The paper repeatedly uses percent signs for absolute score subtraction. Ablation “drops” of 8.95, 10.22, 20.49, 24.85, 4.93, 7.39, 4.13, 2.24, and .60 are table-point differences, not relative percentages. It also calls differences “significant” without tests, intervals, seeds, means, standard deviations, or distributions. Figure 4 is a smoothed training-reward curve from one run, not held-out performance; the red dip near step 800 recovers and cannot alone establish stability or freedom from reward hacking.
Although framed as ranking, the main table reports no PANDORA NDCG and compares NDCG against no ranking baseline. NDCG appears only in internal Kaggle ablations. SOTA results convert the top item into binary/multiclass predictions. Multiclass “F1-score” is not defined as macro, micro, or weighted; for single-label multiclass data, micro-F1 equals accuracy, making the definition essential. There are no per-type scores, confusion matrices, or minority-class analysis.
SFT rejection retains rationales only when Qwen-plus places gold in the top three. This introduces survivorship bias toward users, classes, and examples the teacher already solves. The paper says filtering ensures “highly readable” reasoning, but it only checks label presence; readability, explanation correctness, and faithfulness are not evaluated. Better F1 after training on traces does not demonstrate better reasoning: text may be post-hoc rationalization, and there is no direct-answer control at matched compute.

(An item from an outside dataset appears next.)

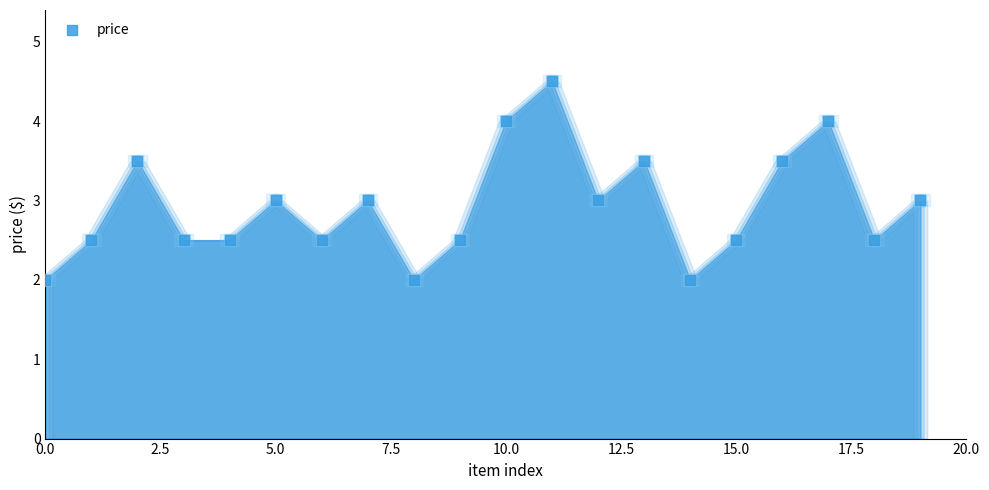

What is the ratio of the value at 11 to the value at 15.0?

1.8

The claim of eliminating expert dependency is also unsupported. The teacher prompt requires “official interpretations of 16 MBTI personality types,” output format and top-k are hand-designed, and reward manually encodes letter similarity, dimension weights, and duplicated top-1 priority. There is no cost/latency comparison with prompt baselines or evidence of real-time deployment. Qwen-plus temperature=1 is incorrectly described as “mostly deterministic.”
Reproducibility is low: learning rate, scheduler, LLM optimizer, LoRA alpha/dropout/target modules, total context and truncation order, clipping epsilon, KL beta, GPUs, precision, GRPO framework, versions, checkpoint selection, seeds, and cost are absent. No model or artifact release exists. Arithmetic and methodological claims cannot be checked against outputs.
The defensible conclusion is narrow: under an incompletely specified protocol, a Qwen2.5-7B model post-trained on filtered traces and a label-similarity reward obtains higher point estimates than the listed baselines on two self-reported MBTI datasets with shortcuts. It does not establish a continuous spectrum, real psychometric ranking, faithful reasoning, human personality, clinical validity, mental-health screening, out-of-forum generalization, or even held-out performance until the split and pipeline are released.